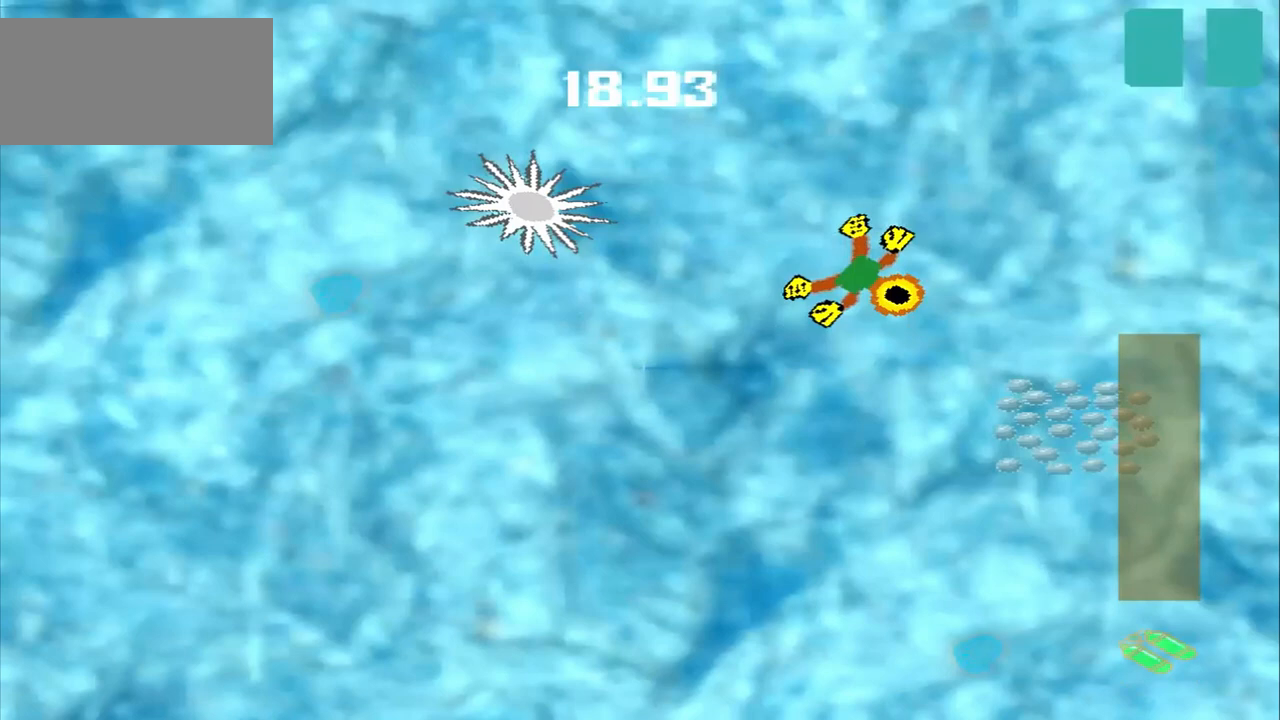
{"buttons": [], "left_stick": "up-left", "events": [[125, "left_stick", "center"], [333, "left_stick", "up-left"]]}
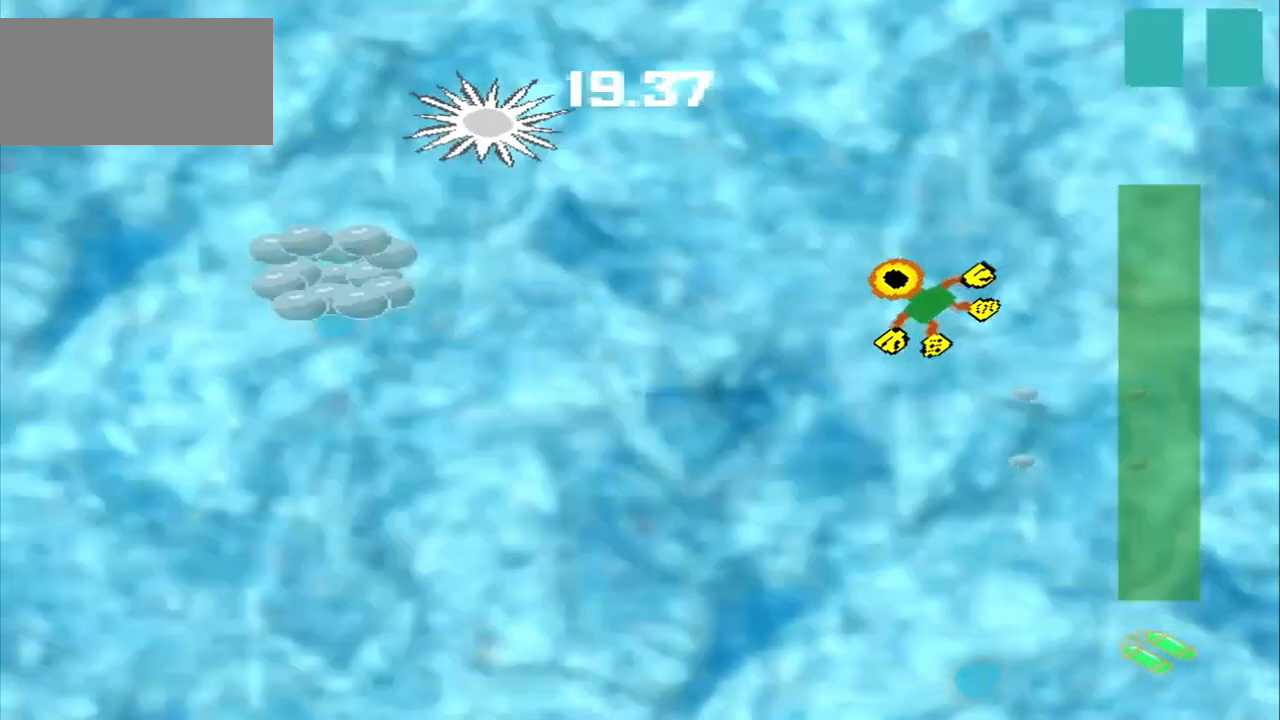
{"buttons": [], "left_stick": "left", "events": [[500, "left_stick", "left"]]}
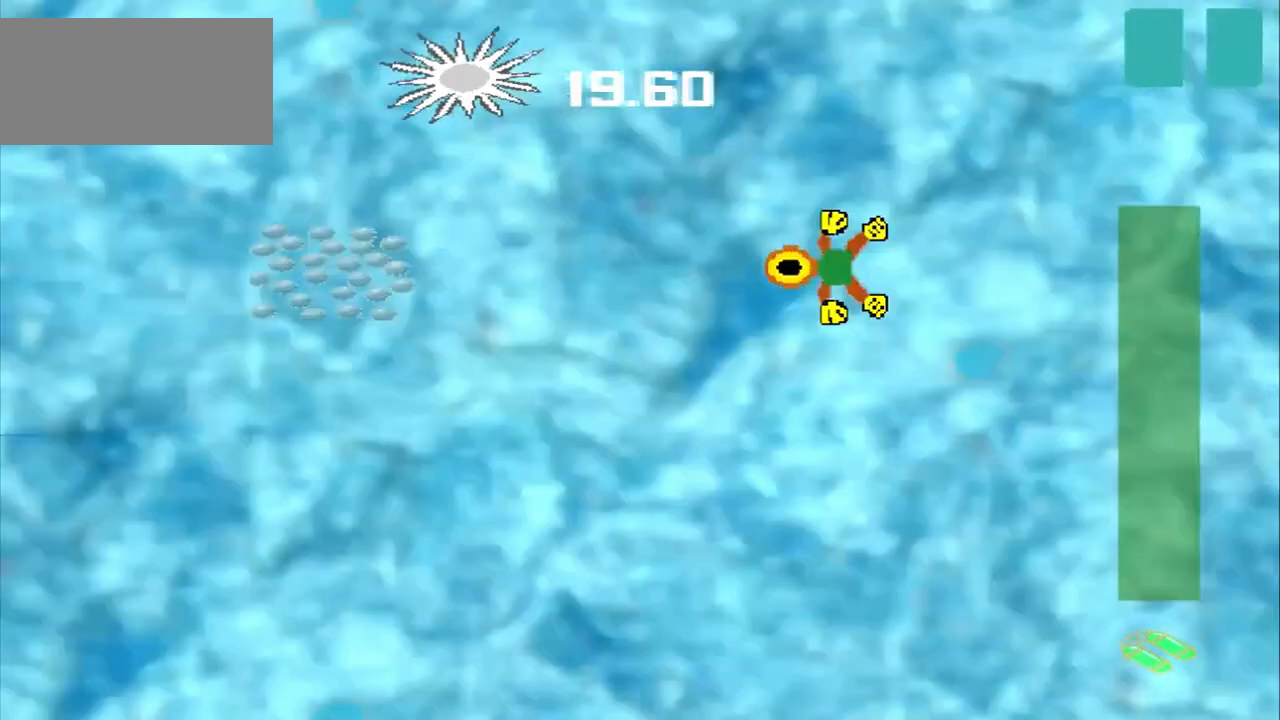
{"buttons": [], "left_stick": "left", "events": []}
-- -- --
EXERCISE →
Copy all of the data above exactly. Leave out every picture.

WRITTEN SOLUTION →
{"buttons": [], "left_stick": "up-left", "events": [[125, "left_stick", "center"], [333, "left_stick", "up-left"]]}
{"buttons": [], "left_stick": "left", "events": [[500, "left_stick", "left"]]}
{"buttons": [], "left_stick": "left", "events": []}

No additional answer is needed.